Partera a los once años, minera a los 16, agricultora, ama
de casa, portera, limpiadora, nana y, ya anciana, cuidadora y enfermera de su
marido. ¿Quién da más?
Rosario Fernández sería una mujer anónima de no ser por
haberse convertido, a los 82 años, en la única vecina de una aldea perdida en
los Ancares leoneses.
Cuando Rosario asistió a su madre al dar a luz al más
pequeño de la familia, en plena faena labriega, el país estaba en guerra.
Cuando trabajó de frenista en las minas, muchas mujeres de las cuencas mineras
lo hicieron, la posguerra pasaba factura a las pérdidas humanas de la contienda,
sobre todo de hombres muertos en el frente, exiliados o encarcelados, y la mano
de obra femenina no tuvo trabas para entrar al tajo.
Se casó con 17 años, como muchas otras de su tiempo, y el
campo, la casa y el marido se convirtieron en su mundo.

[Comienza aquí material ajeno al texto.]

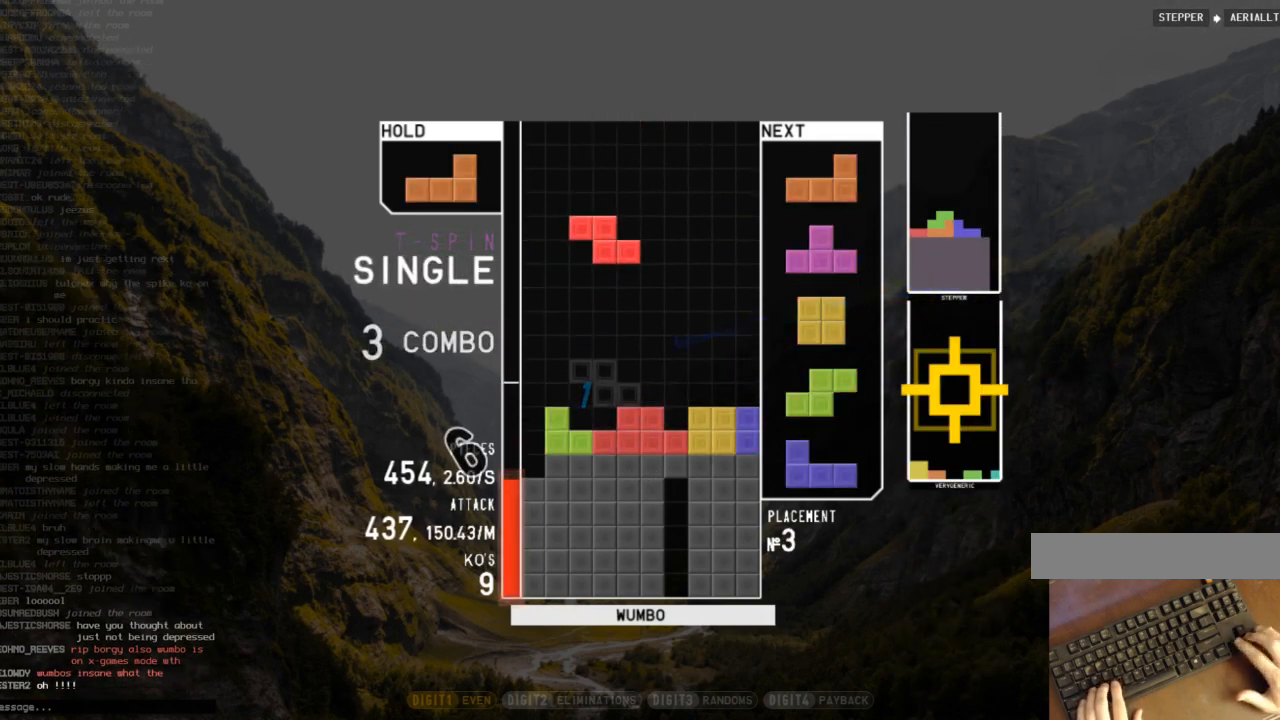
{"keys": [], "events": [[100, "left", "down"], [133, "down", "down"], [167, "left", "up"], [167, "right", "down"], [233, "down", "up"], [367, "right", "up"], [467, "down", "down"], [500, "down", "up"]]}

Apenas fue a la
escuela. Le molestaba leer. En Francia, a donde emigró con casi 40 años, le
descubrieron un problema de visión.
La historia de Rosario me conmovió desde el principio. Y me
dejó atónita cuando desveló que fue ella quien tomó la iniciativa de salir de
su pueblo, Penoselo, y marchar en busca de trabajo a Lyon, la segunda capital
francesa.
La mujer estaba sometida, comprendí, pero no era sumisa.
Para irse tuvo que convencer al esposo porque no había forma de obtener el
pasaporte sin permiso marital. ¿Quién dijo que vivíamos mejor…?
De una aldea de montaña a una ciudad industrial. Vaya salto.
Y sin vértigo. Recordemos que en aquellos tiempos el principal medio de
comunicación era el boca a boca. Parientes y vecinos se “llamaban” para hacer
el viaje. Y bajaban como podían a Ponferrada, a Bembibre o a León para coger el
expreso en dirección a Irún, Barcelona o Madrid.
Fue entonces cuando los pueblos leoneses empezaron a
vaciarse: más de doce millones de personas cambiaron de municipio en los años
60, dicen los expertos. No se había conocido un trasiego semejante de gentes de
aquí para allá. La burbuja empezó a inflarse por aquel entonces. El campo
empezó a ser denostado, la ciudad encumbrada.
A los chicos y a las chicas les censuraba expresiones populares o el
lenguaje de toda la vida: “Se dice mover la mesa, no trequiñar…”, corregía la
maestra en un intento de “despaletizar” a las nuevas generaciones.
En los alrededores de ciudades como Barcelona se levantaron
barriadas de chabolas para albergar a las masas labriegas que iban a
convertirse en la mano de obra de los cinturones industriales. Poco se ha
sabido de esta cara de la emigración hasta tiempo muy reciente: el documental “Barracas”,
del periodista Alonso Carnicer McDermott (hijo del escritor villafranquino
Alonso Carnicer) y la periodista Sara Grimau ha puesto luz sobre este capítulo
olvidado.
Comenzó una era de desprecio a lo rural. Un mundo forjado
por una cultura milenaria se resquebrajaba o se inundaba en pos de un espejismo
llamado progreso. Con razón es la época bautizada como “desarrollismo”. No es lo mismo que desarrollo, que evolución,
que progreso…
La trayectoria vital de Rosario, esa heroína de la
despoblación leonesa, es un paradigma de su tiempo. Pura historia. Porque hay
que urgar en las vidas anónimas para comprender la verdadera historia de un
pueblo, de una ciudad, de un país y hasta del mundo.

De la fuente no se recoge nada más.